From the Guidelines
In a patient with bradycardia and shock who is already on dopamine, the recommended approach is to immediately switch to epinephrine (starting at 2-10 mcg/min IV or 0.1-0.5 mcg/kg/min IV) or consider alternative treatments as outlined in the guidelines 1.
Key Considerations
- Dopamine is not ideal for this clinical scenario as it can worsen bradycardia at higher doses due to its beta-adrenergic effects.
- Atropine (0.5-1 mg IV, may be repeated every 3-5 min to a maximum dose of 3 mg) should be administered if the bradycardia is symptomatic, as recommended in the guidelines 1.
- If the patient remains unstable despite these measures, transcutaneous pacing should be initiated while preparing for transvenous pacing.
- Underlying causes such as medication effects, electrolyte abnormalities, hypothyroidism, or increased intracranial pressure must be identified and treated.
- Fluid resuscitation with crystalloids (30 ml/kg) should be considered if hypovolemia is contributing to shock.
Treatment Options
- Epinephrine: 2-10 mcg/min IV or 0.1-0.5 mcg/kg/min IV titrated to desired effect, as recommended in the guidelines 1.
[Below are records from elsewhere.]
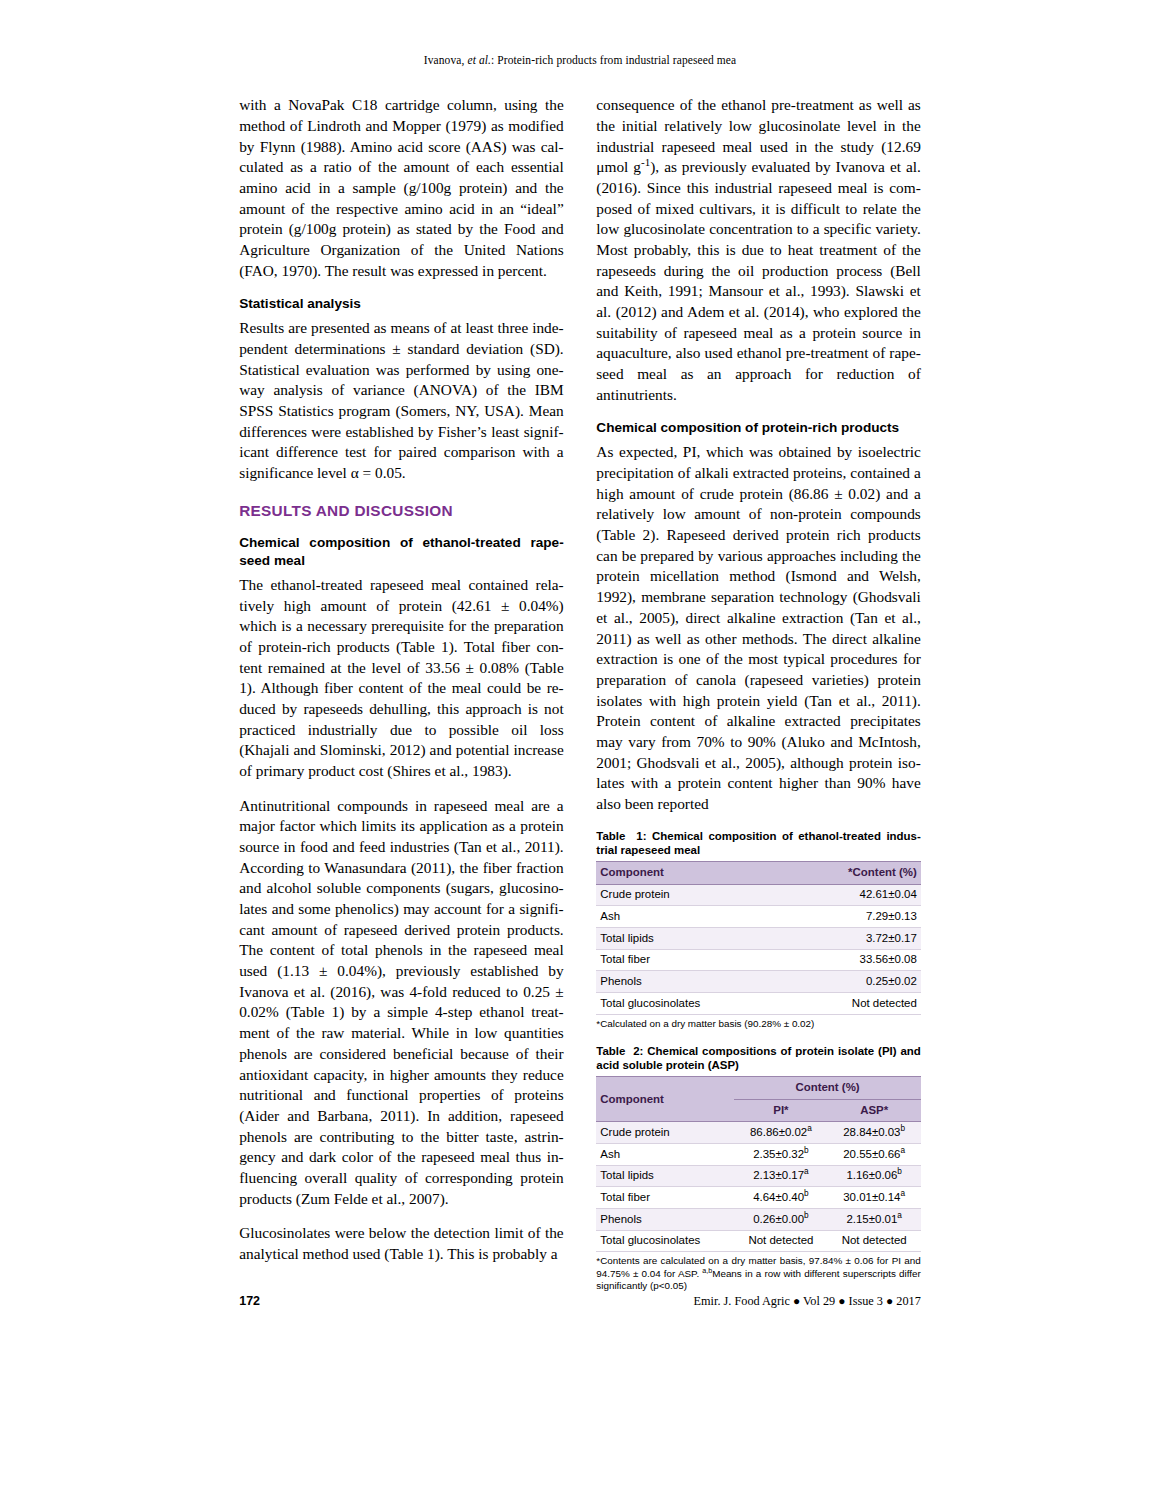Ivanova, et al.: Protein-rich products from industrial rapeseed mea
with a NovaPak C18 cartridge column, using the method of Lindroth and Mopper (1979) as modified by Flynn (1988). Amino acid score (AAS) was calculated as a ratio of the amount of each essential amino acid in a sample (g/100g protein) and the amount of the respective amino acid in an “ideal” protein (g/100g protein) as stated by the Food and Agriculture Organization of the United Nations (FAO, 1970). The result was expressed in percent.
Statistical analysis
Results are presented as means of at least three independent determinations ± standard deviation (SD). Statistical evaluation was performed by using one-way analysis of variance (ANOVA) of the IBM SPSS Statistics program (Somers, NY, USA). Mean differences were established by Fisher’s least significant difference test for paired comparison with a significance level α = 0.05.
Results and discussion
Chemical composition of ethanol-treated rapeseed meal
The ethanol-treated rapeseed meal contained relatively high amount of protein (42.61 ± 0.04%) which is a necessary prerequisite for the preparation of protein-rich products (Table 1). Total fiber content remained at the level of 33.56 ± 0.08% (Table 1). Although fiber content of the meal could be reduced by rapeseeds dehulling, this approach is not practiced industrially due to possible oil loss (Khajali and Slominski, 2012) and potential increase of primary product cost (Shires et al., 1983).
Antinutritional compounds in rapeseed meal are a major factor which limits its application as a protein source in food and feed industries (Tan et al., 2011). According to Wanasundara (2011), the fiber fraction and alcohol soluble components (sugars, glucosinolates and some phenolics) may account for a significant amount of rapeseed derived protein products. The content of total phenols in the rapeseed meal used (1.13 ± 0.04%), previously established by Ivanova et al. (2016), was 4-fold reduced to 0.25 ± 0.02% (Table 1) by a simple 4-step ethanol treatment of the raw material. While in low quantities phenols are considered beneficial because of their antioxidant capacity, in higher amounts they reduce nutritional and functional properties of proteins (Aider and Barbana, 2011). In addition, rapeseed phenols are contributing to the bitter taste, astringency and dark color of the rapeseed meal thus influencing overall quality of corresponding protein products (Zum Felde et al., 2007).
Glucosinolates were below the detection limit of the analytical method used (Table 1). This is probably a
consequence of the ethanol pre-treatment as well as the initial relatively low glucosinolate level in the industrial rapeseed meal used in the study (12.69 μmol g-1), as previously evaluated by Ivanova et al. (2016). Since this industrial rapeseed meal is composed of mixed cultivars, it is difficult to relate the low glucosinolate concentration to a specific variety. Most probably, this is due to heat treatment of the rapeseeds during the oil production process (Bell and Keith, 1991; Mansour et al., 1993). Slawski et al. (2012) and Adem et al. (2014), who explored the suitability of rapeseed meal as a protein source in aquaculture, also used ethanol pre-treatment of rapeseed meal as an approach for reduction of antinutrients.
Chemical composition of protein-rich products
As expected, PI, which was obtained by isoelectric precipitation of alkali extracted proteins, contained a high amount of crude protein (86.86 ± 0.02) and a relatively low amount of non-protein compounds (Table 2). Rapeseed derived protein rich products can be prepared by various approaches including the protein micellation method (Ismond and Welsh, 1992), membrane separation technology (Ghodsvali et al., 2005), direct alkaline extraction (Tan et al., 2011) as well as other methods. The direct alkaline extraction is one of the most typical procedures for preparation of canola (rapeseed varieties) protein isolates with high protein yield (Tan et al., 2011). Protein content of alkaline extracted precipitates may vary from 70% to 90% (Aluko and McIntosh, 2001; Ghodsvali et al., 2005), although protein isolates with a protein content higher than 90% have also been reported
Table 1: Chemical composition of ethanol-treated industrial rapeseed meal
| Component | *Content (%) |
| --- | --- |
| Crude protein | 42.61±0.04 |
| Ash | 7.29±0.13 |
| Total lipids | 3.72±0.17 |
| Total fiber | 33.56±0.08 |
| Phenols | 0.25±0.02 |
| Total glucosinolates | Not detected |
*Calculated on a dry matter basis (90.28% ± 0.02)
Table 2: Chemical compositions of protein isolate (PI) and acid soluble protein (ASP)
| Component | Content (%) |
| --- | --- |
| PI* | ASP* |
| Crude protein | 86.86±0.02 a | 28.84±0.03 b |
| Ash | 2.35±0.32 b | 20.55±0.66 a |
| Total lipids | 2.13±0.17 a | 1.16±0.06 b |
| Total fiber | 4.64±0.40 b | 30.01±0.14 a |
| Phenols | 0.26±0.00 b | 2.15±0.01 a |
| Total glucosinolates | Not detected | Not detected |
*Contents are calculated on a dry matter basis, 97.84% ± 0.06 for PI and 94.75% ± 0.04 for ASP. a,bMeans in a row with different superscripts differ significantly (p<0.05)
172
Emir. J. Food Agric ● Vol 29 ● Issue 3 ● 2017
- Atropine: 0.5-1 mg IV, may be repeated every 3-5 min to a maximum dose of 3 mg.
- Isoproterenol: 20-60 mcg IV bolus followed by doses of 10-20 mcg, or infusion of 1-20 mcg/min based on heart rate response.
- Other treatments may be considered based on the underlying cause of bradycardia and shock, such as glucagon, high-dose insulin therapy, or calcium channel blocker overdose treatment.
Important Notes
- The combination of bradycardia and shock represents a critical situation requiring immediate intervention, as inadequate cardiac output can rapidly lead to multi-organ failure and death if not promptly addressed.
- The guidelines recommend a step-wise approach to managing bradycardia and shock, with a focus on identifying and treating underlying causes, as well as providing supportive care to maintain cardiac output and perfusion of vital organs 1.
From the Research
Bradycardia with Shock on Dopamine
- The use of dopamine in shock has been compared to norepinephrine in several studies 2, 3.
- A randomized controlled trial found that dopamine was associated with higher tachyarrhythmic events and greater need for additional vasoactive inotropic agents compared to norepinephrine in patients with postcardiotomy circulatory shock 2.
- A meta-analysis of randomized controlled trials found that norepinephrine was associated with lower 28-day mortality, lower risk of arrhythmic events, and lower risk of gastrointestinal reaction compared to dopamine in patients with cardiogenic shock 3.
- Another study found that the requirement for additional vasoactive inotropic agents was more common in the dopamine group compared to the norepinephrine group 2.
- There is no direct evidence on bradycardia with shock on dopamine, but the available studies suggest that norepinephrine may be a better option than dopamine in certain types of shock 2, 3.
Comparison of Dopamine and Norepinephrine
- Norepinephrine has been shown to be superior to dopamine in terms of 28-day mortality, risk of arrhythmic events, and gastrointestinal reaction in patients with cardiogenic shock 3.
- A study found that dopamine was associated with higher tachyarrhythmic events and greater need for additional vasoactive inotropic agents compared to norepinephrine in patients with postcardiotomy circulatory shock 2.
- The choice of vasopressor may depend on the specific type of shock and the individual patient's condition 2, 3.